About 2,435 G4Ms were built between 1939 and 1944. They fought everywhere in the Pacific — bombing Allied bases, attacking ships, and dropping mines. The most-famous G4M mission was attacking British battleships Prince of Wales and Repulse on December 10, 1941 (3 days after Pearl Harbor). G4Ms sank both ships, killing 840 British sailors — the first time battleships were sunk by aircraft while at sea.
The G4M's weakness — no armor and explosive fuel tanks — was deadly. Many G4M crews were lost. By 1944 the G4M was hopelessly outclassed by Allied fighters. Japan kept building them anyway because they had no better airplane. About 1-2 G4Ms survive in museums today, all heavily damaged.

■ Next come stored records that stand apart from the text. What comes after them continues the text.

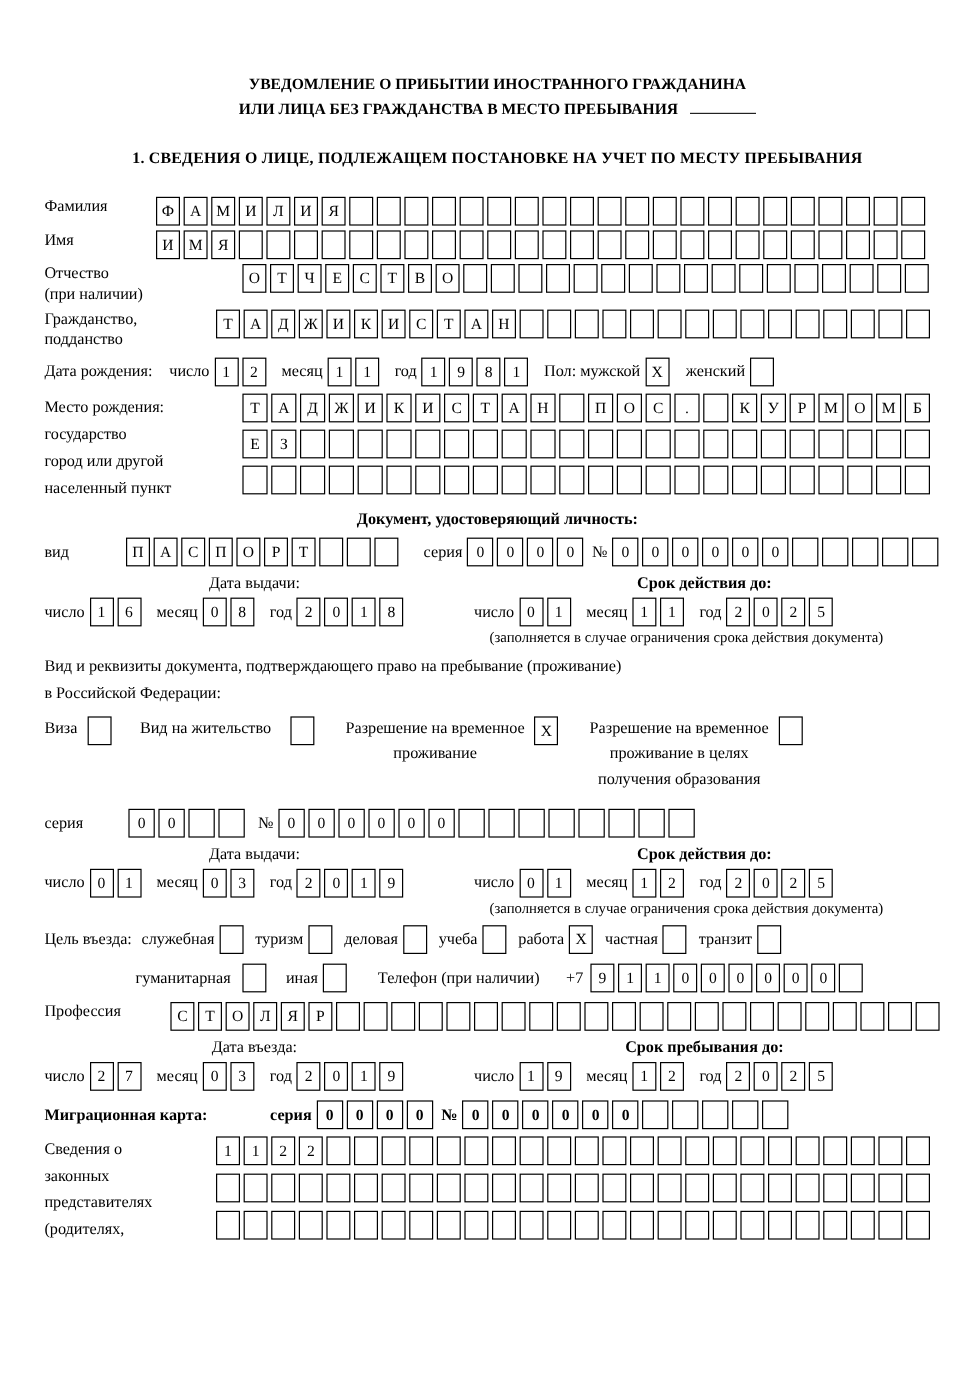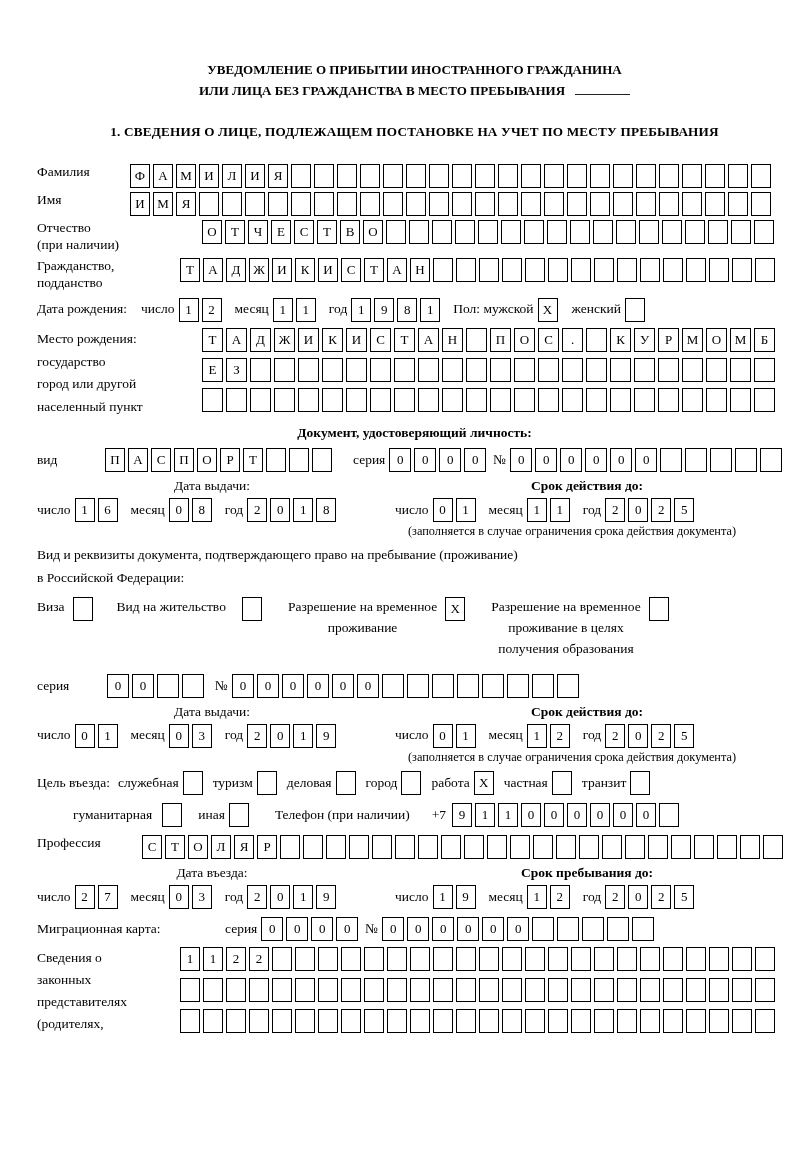--- a/index.html
+++ b/index.html
@@ -44,21 +44,21 @@
   .note-row{display:flex;justify-content:flex-end;margin-bottom:6px;}
   .note-row .note{width:440px;text-align:center;font-size:12.3px;}
 
   .para{margin:8px 0 2px 0;}
   .basis-row{display:flex;align-items:flex-start;margin:10px 0 14px 0;}
   .basis-item{display:flex;align-items:flex-start;margin-right:14px;}
   .basis-item .txt{text-align:center;line-height:1.55;margin-right:8px;}
   .purpose-row{display:flex;align-items:center;white-space:nowrap;margin-bottom:8px;}
   .purpose-row .opt{margin:0 4px 0 10px;}
   .purpose-row .opt.first{margin-left:8px;}
-  .indent78{margin-left:36px;}
+  .indent78{margin-left:76px;}
   .rep-block{display:flex;align-items:flex-start;margin-top:6px;}
   .rep-left{width:143px;line-height:1.63;}
   .rep-right{flex:1;}
   .rep-right .cellrow{margin-bottom:7px;display:flex;}
   .center-bold{text-align:center;font-weight:bold;margin:6px 0 6px 0;}
   .mt6{margin-top:6px;}
 </style>
 </head>
 <body>
 
@@ -520,21 +520,21 @@
   </div>
 
   <div class="purpose-row">
     <span>Цель въезда:</span>
     <span class="opt first">служебная</span>
     <span class="cell cb"></span>
     <span class="opt">туризм</span>
     <span class="cell cb"></span>
     <span class="opt">деловая</span>
     <span class="cell cb"></span>
-    <span class="opt">город</span>
+    <span class="opt">учеба</span>
     <span class="cell cb"></span>
     <span class="opt">работа</span>
     <span class="cell cb">X</span>
     <span class="opt">частная</span>
     <span class="cell cb"></span>
     <span class="opt">транзит</span>
     <span class="cell cb"></span>
   </div>
 
   <div class="purpose-row indent78">
@@ -630,21 +630,21 @@
       <span class="dlabel">год</span>
       <span class="cellrow">
           <span class="cell">2</span>
           <span class="cell">0</span>
           <span class="cell">2</span>
           <span class="cell">5</span>
         </span>
     </span>
   </div>
 
-  <div class="frow" style="align-items:center;">
+  <div class="frow" style="align-items:center;font-weight:bold;">
     <span class="lbl" style="width:188px;">Миграционная карта:</span>
     <span class="dlabel first">серия</span>
     <span class="cellrow xw">
         <span class="cell">0</span>
         <span class="cell">0</span>
         <span class="cell">0</span>
         <span class="cell">0</span>
       </span>
     <span class="dlabel" style="margin-left:4px;">№</span>
     <span class="cellrow xw">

On December 10, 1941, Britain sent battleships Prince of Wales and Repulse with no air cover to fight the Japanese invasion of Malaya. Japanese G4M and G3M bombers (about 85 total) found them and attacked. The Japanese used a coordinated mix of torpedoes (G4Ms dropping torpedoes from low altitude) and bombs (G3Ms dropping from higher altitude). Without their own fighters to protect them, the British battleships couldn't defend against air attack from multiple angles. Both ships sank within hours. 840 British sailors were lost. The battle proved that battleships couldn't survive without air cover — changing naval warfare forever.

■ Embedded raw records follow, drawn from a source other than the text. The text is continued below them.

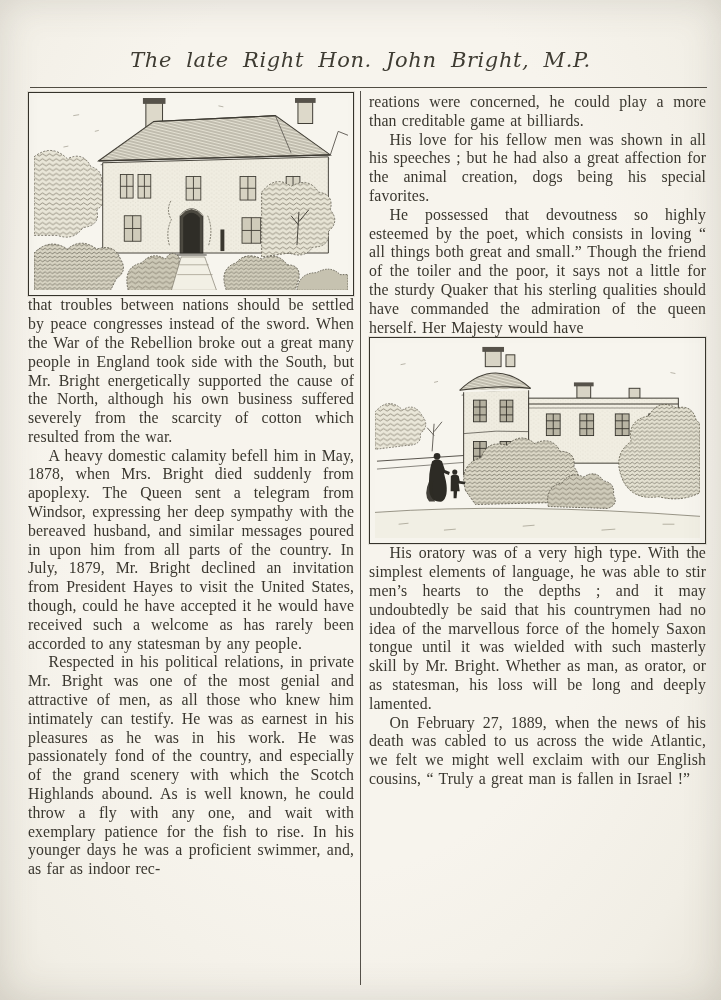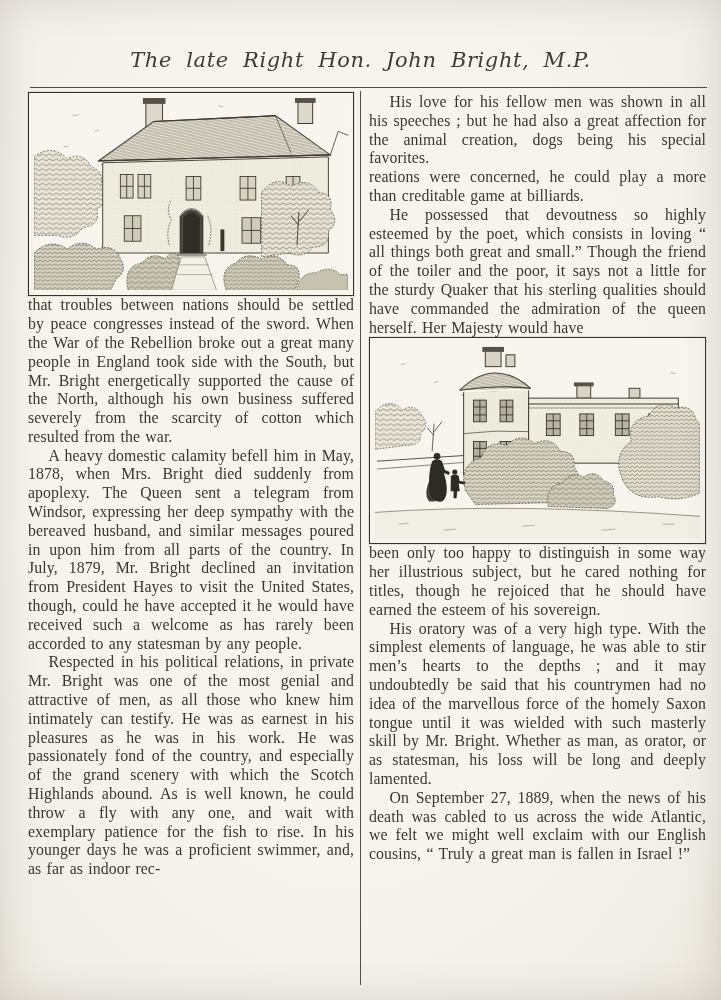--- a/index.html
+++ b/index.html
@@ -173,22 +173,22 @@
         </g>
       </svg>
     </figure>
 
     <p class="para">that troubles between nations should be settled by peace congresses instead of the sword.  When the War of the Rebellion broke out a great many people in England took side with the South, but Mr. Bright energetically supported the cause of the North, although his own business suffered severely from the scarcity of cotton which resulted from the war.</p>
     <p class="para indent">A heavy domestic calamity befell him in May, 1878, when Mrs. Bright died suddenly from apoplexy.  The Queen sent a telegram from Windsor, expressing her deep sympathy with the bereaved husband, and similar messages poured in upon him from all parts of the country. In July, 1879, Mr. Bright declined an invitation from President Hayes to visit the United States, though, could he have accepted it he would have received such a welcome as has rarely been accorded to any statesman by any people.</p>
     <p class="para indent">Respected in his political relations, in private Mr. Bright was one of the most genial and attractive of men, as all those who knew him intimately can testify.  He was as earnest in his pleasures as he was in his work.  He was passionately fond of the country, and especially of the grand scenery with which the Scotch Highlands abound.  As is well known, he could throw a fly with any one, and wait with exemplary patience for the fish to rise. In his younger days he was a proficient swimmer, and, as far as indoor rec-</p>
   </div>
 
   <div class="col col-right">
+    <p class="para">reations were concerned, he could play a more than creditable game at billiards.</p>
     <p class="para indent">His love for his fellow men was shown in all his speeches ; but he had also a great affection for the animal creation, dogs being his special favorites.</p>
-    <p class="para">reations were concerned, he could play a more than creditable game at billiards.</p>
     <p class="para indent">He possessed that devoutness so highly esteemed by the poet, which consists in loving “ all things both great and small.” Though the friend of the toiler and the poor, it says not a little for the sturdy Quaker that his sterling qualities should have commanded the admiration of the queen herself.  Her Majesty would have</p>
 
     <figure class="engraving fig-right" aria-label="Engraving of a country house with a round corner turret rising behind dense shrubbery, a woman and child standing on the lawn">
       <svg viewBox="0 0 330 198" xmlns="http://www.w3.org/2000/svg">
         <rect x="0" y="0" width="330" height="198" fill="#f7f5ee"></rect>
         <g stroke="#8d8878" stroke-width="0.6">
           <line x1="26" y1="22" x2="31" y2="21"></line>
             <line x1="300" y1="30" x2="305" y2="31"></line>
           <line x1="60" y1="40" x2="64" y2="39"></line>
         </g>
@@ -306,18 +306,17 @@
         <g fill="#2d2b25">
           <circle cx="63" cy="115" r="3.4"></circle>
           <path d="M58,120 q5,-4 10,0 l3,9 5,2 -1,3 -5,-2 2,8 q3,16 -4,21 q-12,1 -13,-12 q-1,-18 3,-29 Z"></path>
           <path d="M55,140 q-6,14 0,21 l6,0 q-4,-10 -2,-21 Z" opacity="0.9"></path>
           <circle cx="81" cy="131" r="2.6"></circle>
           <path d="M77,135 q4,-3 8,0 l1,5 6,1 -1,2.6 -6,-1 1,8 -2.6,0 -0.6,7 -3,0 0,-7 -3,0 0.2,-15 Z"></path>
         </g>
       </svg>
     </figure>
 
-    <p class="para">been only too happy to distinguish in some way her illustrious subject, but he cared nothing for titles, though he rejoiced that he should have earned the esteem of his sovereign.</p>
     <p class="para indent">His oratory was of a very high type. With the simplest elements of language, he was able to stir men’s hearts to the depths ; and it may undoubtedly be said that his countrymen had no idea of the marvellous force of the homely Saxon tongue until it was wielded with such masterly skill by Mr. Bright.  Whether as man, as orator, or as statesman, his loss will be long and deeply lamented.</p>
-    <p class="para indent">On September 27, 1889, when the news of his death was cabled to us across the wide Atlantic, we felt we might well exclaim with our English cousins, “ Truly a great man is fallen in Israel !”</p>
+    <p class="para indent">On February 27, 1889, when the news of his death was cabled to us across the wide Atlantic, we felt we might well exclaim with our English cousins, “ Truly a great man is fallen in Israel !”</p>
   </div>
 
 </div>
 
 </body></html>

Kamikaze (Japanese for "divine wind") was the Japanese military's deliberate use of pilots crashing their airplanes into enemy ships as a final desperate weapon. Starting in October 1944, when Japan was clearly losing the war, kamikaze pilots became more common. They would load their airplanes with bombs and fly directly at American ships, attempting to hit and sink them. About 3,800 kamikaze attacks were launched by Japan in WWII. They damaged or sank about 90 American ships. Many old G4Ms (and other older Japanese aircraft) were used as kamikaze airplanes in the war's closing months — pilots barely trained, airplanes barely flyable, but deadly when they hit their targets.
Yes. On 10 December 1941, IJN G4M1 + Mitsubishi G3M Nell torpedo bombers attacked Royal Navy Force Z (HMS Prince of Wales battleship + HMS Repulse battlecruiser) off the coast of Kuantan, Malaya. About 50 G4Ms + G3Ms delivered torpedo attacks that sank both capital ships in ~80 minutes — the first capital warships sunk by aerial torpedo attack while at sea + a turning point in naval doctrine that demonstrated battleships were vulnerable to land-based bombers without air cover. The action effectively ended the era of battleships' dominance in naval warfare.

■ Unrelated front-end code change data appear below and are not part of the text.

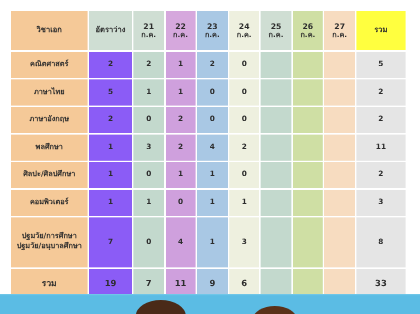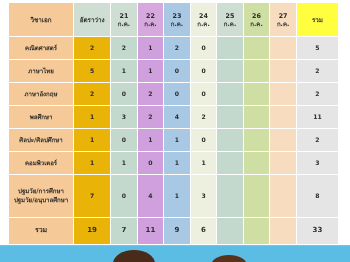--- a/index.html
+++ b/index.html
@@ -7,21 +7,21 @@
     width:350px;height:262px;overflow:hidden;
     background:#ffffff;
     font-family:"DejaVu Sans","Liberation Sans",sans-serif;
   }
   .slide{
     position:relative;width:350px;height:262px;
     background:#ffffff;
     box-sizing:border-box;
   }
   .table-wrap{
-    position:absolute;left:8px;top:2px;width:331px;height:243px;
+    position:absolute;left:8px;top:8px;width:331px;height:243px;
   }
   table.data{
     width:331px;height:243px;
     border-collapse:collapse;
     table-layout:fixed;
   }
   table.data td, table.data th{
     border:1px solid #ffffff;
     padding:0 2px;
     font-size:6.1px;
@@ -58,21 +58,21 @@
   .daynum{display:block;font-size:6.4px;line-height:1.15;}
   .daymon{display:block;font-size:6.1px;line-height:1.2;}
 
   
   td.subject{
     background:#f5c998;
     text-align:left;
     padding-left:5px;
     font-size:6.1px;
   }
-  td.rate{background:#eab308;}
+  td.rate{background:#8b5cf6;}
   td.d1{background:#c3d9cd;}
   td.d2{background:#cfa0dd;}
   td.d3{background:#a9c8e4;}
   td.d4{background:#eef0df;}
   td.d5{background:#c3d9cd;}
   td.d6{background:#cfdfa4;}
   td.d7{background:#f7dcc0;}
   td.total{background:#e5e5e5;}
 
   tr.r1 td{height:21px;}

Poor fuel-tank + crew protection. The G4M's wing-mounted fuel tanks were unarmoured + uninsulated — Allied incendiary rounds easily ignited the gasoline + caused catastrophic fuel-fire losses. Japanese designers prioritised range over survivability — the 6,000 km range required maximum fuel capacity + minimum weight, sacrificing armour. Allied pilots noted that even minor fighter-fire damage often caused G4Ms to burst into flames; the nickname "flying lighter" + "one-shot lighter" became standard Allied references to the type.